TEXT EXCERPT:
_ _ _
Concurrency Freaks: Persistent data structures

Showing posts with label Persistent data structures. Show all posts

Sunday, May 17, 2020

Dealing with bugs in Concurrency and Durability

Everyone knows that Concurrency is hard, in fact, it's NP-hard: the total number of interleavings typically grow exponentially with the number of lines of code (LOC) in a program. Determining if any of these interleavings causes incorrect behavior, becomes problematic for anything but very small programs.
This never prevented anyone from writing large multi-threaded programs, and the usual trick is to use locks. A code block surround by a lock does not have interleavings with other code blocks for the same lock, and the problem becomes "tractable" again.

Unfortunately, we can't use this trick for lock-free and wait-free code. Lock-free algorithms are typically done with atomic instructions that can interleave with each other.
Verifying correctness of these algorithms is a difficult problem.
There are static verification tools like SPIN, JSF, TLA+ and others, but such tools only work for a small number of threads (no more than 6 threads) and small-size programs (less than 100 LOC). As if this wasn't bad enough, these tools enforce the user to write the program in a particular language, apart from JSF, which is almost Java. The program will have to be re-written later in the target language that is meant for, and during this "translation" errors can be introduced.

Now, don't get me wrong, software has bugs. It's just part of life as a software developer to deal with them and try to minimize them.
Entire industry trends like Test Driven Development (TDD) and Test Automation revolve around the concept of testing to reduce the amount of bugs.
In other words, there's this idea that the more time you invest in tests, the more quality the final program will have. IMO this is true, but obviously it's not a linear effort: beyond a certain number of tests, the number of new bugs you'll detect will be small compared to the effort of maintaining those tests.

Concurrency bugs can, and should, also be approached in this manner, but this is far from sufficient.
Moreover, testing a concurrent program requires a different set of techniques and mindset than testing a sequential program: instead of exercising input-output responses, we should test program invariants; instead of mocking components, we should stress the code by increasing the number of threads or changing timings to exercise different interleavings and code paths.
This is where run-time verification can provide a good help. Tools like valgrind and Address Sanitizer become a need-to-have if you're writing C/C++ multi-threaded applications and there is a good deal of research being done on this field, so I'm sure that more capabilities and more efficient tools will show up in the future. However...
_ _ _
INSTRUCTIONS:
1) Quote the passage from the concurrency bugs post starting at "Sunday, May 17, 2020" and ending at "very small programs.".
2) In the concurrency bugs post, turn the paragraph that opens with "There are static verification tools" into a short bulleted list that keeps its main facts.

DATA FOR REVIEW:
_ _ _
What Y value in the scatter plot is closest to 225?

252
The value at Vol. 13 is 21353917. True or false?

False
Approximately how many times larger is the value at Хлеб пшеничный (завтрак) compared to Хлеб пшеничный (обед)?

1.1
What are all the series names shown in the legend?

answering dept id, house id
_ _ _
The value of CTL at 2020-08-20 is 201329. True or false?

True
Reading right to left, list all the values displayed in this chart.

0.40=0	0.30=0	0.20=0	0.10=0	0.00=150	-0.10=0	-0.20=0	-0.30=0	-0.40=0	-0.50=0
_ _ _
EXERCISE ANSWERS:
1)
Sunday, May 17, 2020

Dealing with bugs in Concurrency and Durability

Everyone knows that Concurrency is hard, in fact, it's NP-hard: the total number of interleavings typically grow exponentially with the number of lines of code (LOC) in a program. Determining if any of these interleavings causes incorrect behavior, becomes problematic for anything but very small programs.

2)
- Static verification tools include SPIN, JSF and TLA+.
- They only work for a small number of threads (no more than 6) and small programs (less than 100 LOC).
- Except for JSF, which is almost Java, they force the user to write the program in a particular language.
- The program must later be rewritten in its target language, and errors can be introduced during that translation.